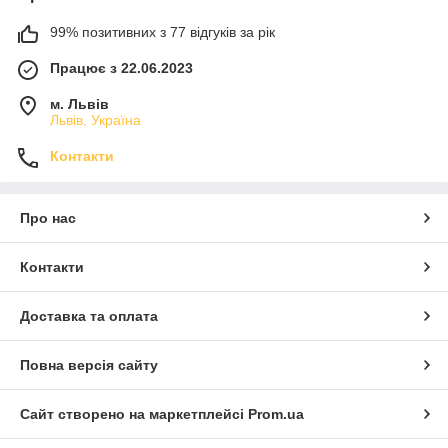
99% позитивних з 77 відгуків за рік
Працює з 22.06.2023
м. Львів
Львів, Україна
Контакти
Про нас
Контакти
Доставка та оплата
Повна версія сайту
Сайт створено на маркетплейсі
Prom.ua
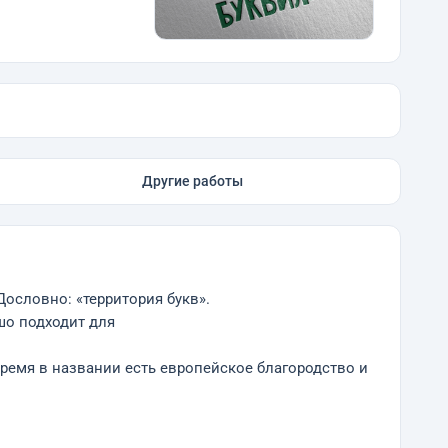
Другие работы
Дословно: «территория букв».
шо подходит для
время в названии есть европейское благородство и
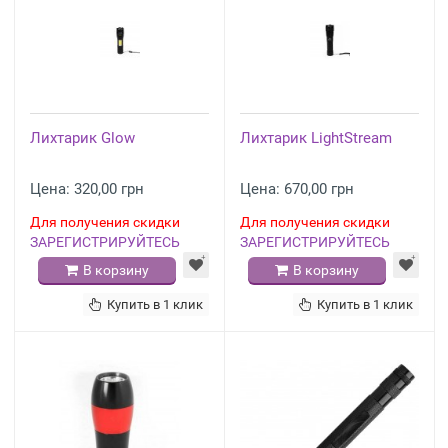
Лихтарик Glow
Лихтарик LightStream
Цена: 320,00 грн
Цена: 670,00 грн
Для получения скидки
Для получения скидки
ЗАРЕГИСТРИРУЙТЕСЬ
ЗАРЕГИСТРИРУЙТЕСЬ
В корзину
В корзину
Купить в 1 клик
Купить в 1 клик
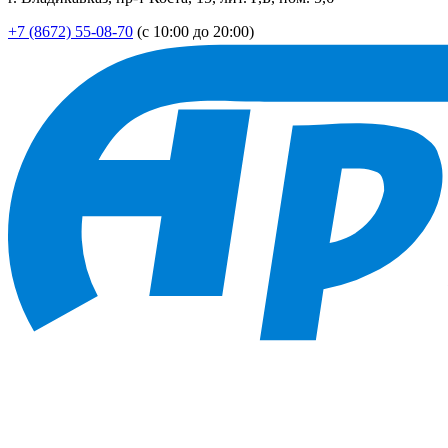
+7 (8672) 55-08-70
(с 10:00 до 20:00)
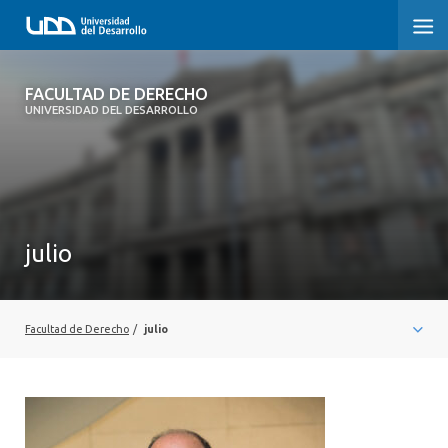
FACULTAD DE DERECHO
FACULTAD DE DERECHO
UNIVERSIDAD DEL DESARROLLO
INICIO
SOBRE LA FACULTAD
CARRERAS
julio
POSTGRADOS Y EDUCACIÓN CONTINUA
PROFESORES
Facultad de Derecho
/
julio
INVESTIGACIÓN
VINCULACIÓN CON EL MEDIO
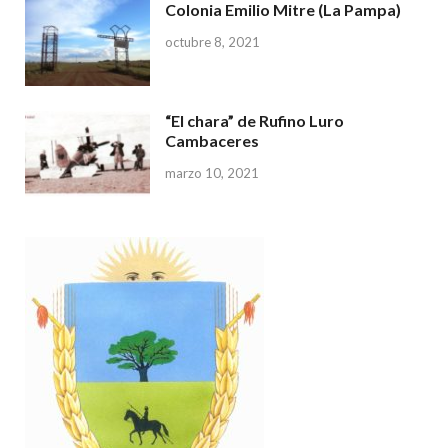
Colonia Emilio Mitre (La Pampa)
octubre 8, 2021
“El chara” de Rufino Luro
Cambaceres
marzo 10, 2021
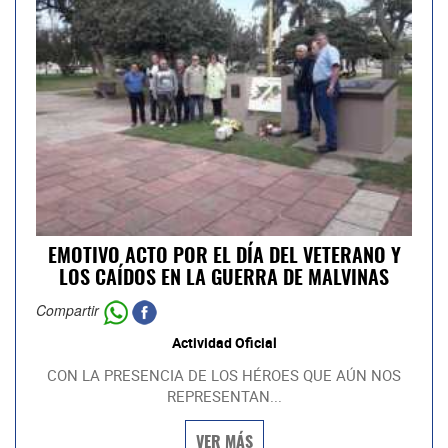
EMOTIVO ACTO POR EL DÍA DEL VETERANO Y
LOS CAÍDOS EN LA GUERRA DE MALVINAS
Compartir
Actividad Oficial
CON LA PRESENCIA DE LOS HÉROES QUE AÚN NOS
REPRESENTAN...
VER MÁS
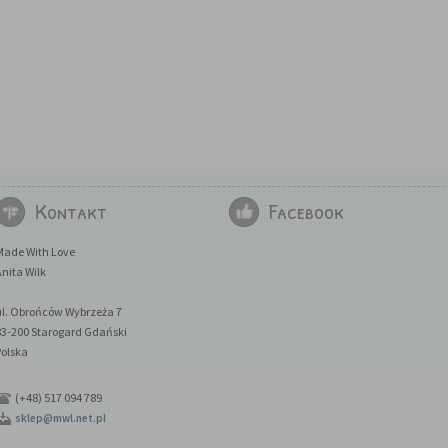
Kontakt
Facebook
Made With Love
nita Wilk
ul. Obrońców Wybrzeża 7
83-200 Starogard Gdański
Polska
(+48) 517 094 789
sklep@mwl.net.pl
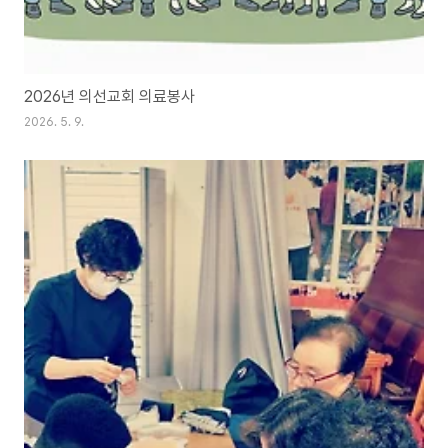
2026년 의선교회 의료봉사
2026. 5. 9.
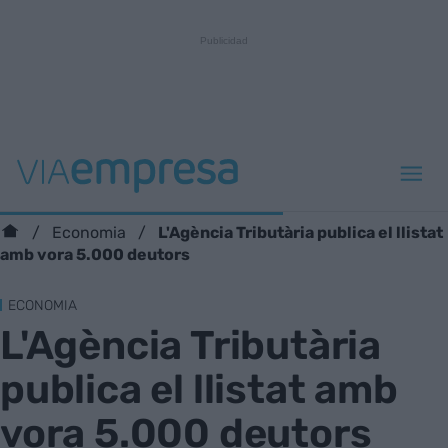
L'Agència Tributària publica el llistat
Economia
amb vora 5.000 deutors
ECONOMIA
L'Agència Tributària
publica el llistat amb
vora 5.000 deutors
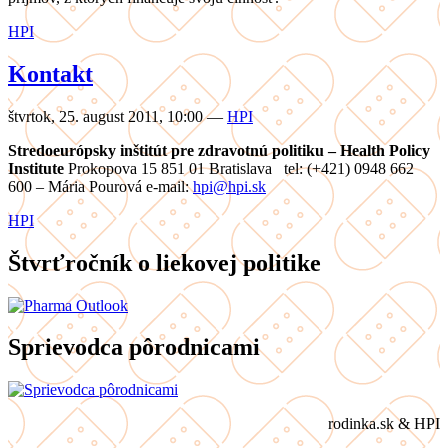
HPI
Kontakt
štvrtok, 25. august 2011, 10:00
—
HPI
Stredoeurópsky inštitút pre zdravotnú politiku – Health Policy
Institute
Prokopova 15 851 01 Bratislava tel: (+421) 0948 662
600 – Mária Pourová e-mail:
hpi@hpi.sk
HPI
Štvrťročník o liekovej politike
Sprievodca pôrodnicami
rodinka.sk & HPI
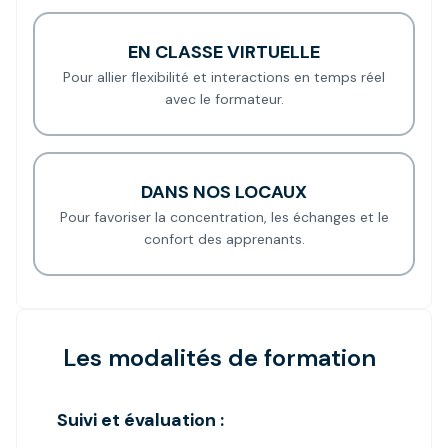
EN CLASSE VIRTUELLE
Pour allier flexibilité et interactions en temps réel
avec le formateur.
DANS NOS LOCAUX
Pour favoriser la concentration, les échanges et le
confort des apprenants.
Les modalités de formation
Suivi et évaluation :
◇ ◇ ◇ ◇ ◇
**What is needed:** Copy all records exactly; omit images.

**Answer section:**
99% позитивних з 77 відгуків за рік
Працює з 22.06.2023
м. Львів
Львів, Україна
Контакти
Про нас
Контакти
Доставка та оплата
Повна версія сайту
Сайт створено на маркетплейсі
Prom.ua
Другие работы
Дословно: «территория букв».
шо подходит для
время в названии есть европейское благородство и
Лихтарик Glow
Лихтарик LightStream
Цена: 320,00 грн
Цена: 670,00 грн
Для получения скидки
Для получения скидки
ЗАРЕГИСТРИРУЙТЕСЬ
ЗАРЕГИСТРИРУЙТЕСЬ
В корзину
В корзину
Купить в 1 клик
Купить в 1 клик
+7 (8672) 55-08-70
(с 10:00 до 20:00)
FACULTAD DE DERECHO
FACULTAD DE DERECHO
UNIVERSIDAD DEL DESARROLLO
INICIO
SOBRE LA FACULTAD
CARRERAS
julio
POSTGRADOS Y EDUCACIÓN CONTINUA
PROFESORES
Facultad de Derecho
/
julio
INVESTIGACIÓN
VINCULACIÓN CON EL MEDIO
Colonia Emilio Mitre (La Pampa)
octubre 8, 2021
“El chara” de Rufino Luro
Cambaceres
marzo 10, 2021
EMOTIVO ACTO POR EL DÍA DEL VETERANO Y
LOS CAÍDOS EN LA GUERRA DE MALVINAS
Compartir
Actividad Oficial
CON LA PRESENCIA DE LOS HÉROES QUE AÚN NOS
REPRESENTAN...
VER MÁS
Kontakt
Facebook
Made With Love
nita Wilk
ul. Obrońców Wybrzeża 7
83-200 Starogard Gdański
Polska
(+48) 517 094 789
sklep@mwl.net.pl
2026년 의선교회 의료봉사
2026. 5. 9.
L'Agència Tributària publica el llistat
Economia
amb vora 5.000 deutors
ECONOMIA
L'Agència Tributària
publica el llistat amb
vora 5.000 deutors
HPI
Kontakt
štvrtok, 25. august 2011, 10:00
—
HPI
Stredoeurópsky inštitút pre zdravotnú politiku – Health Policy
Institute
Prokopova 15 851 01 Bratislava tel: (+421) 0948 662
600 – Mária Pourová e-mail:
hpi@hpi.sk
HPI
Štvrťročník o liekovej politike
Sprievodca pôrodnicami
rodinka.sk & HPI
EN CLASSE VIRTUELLE
Pour allier flexibilité et interactions en temps réel
avec le formateur.
DANS NOS LOCAUX
Pour favoriser la concentration, les échanges et le
confort des apprenants.
Les modalités de formation
Suivi et évaluation :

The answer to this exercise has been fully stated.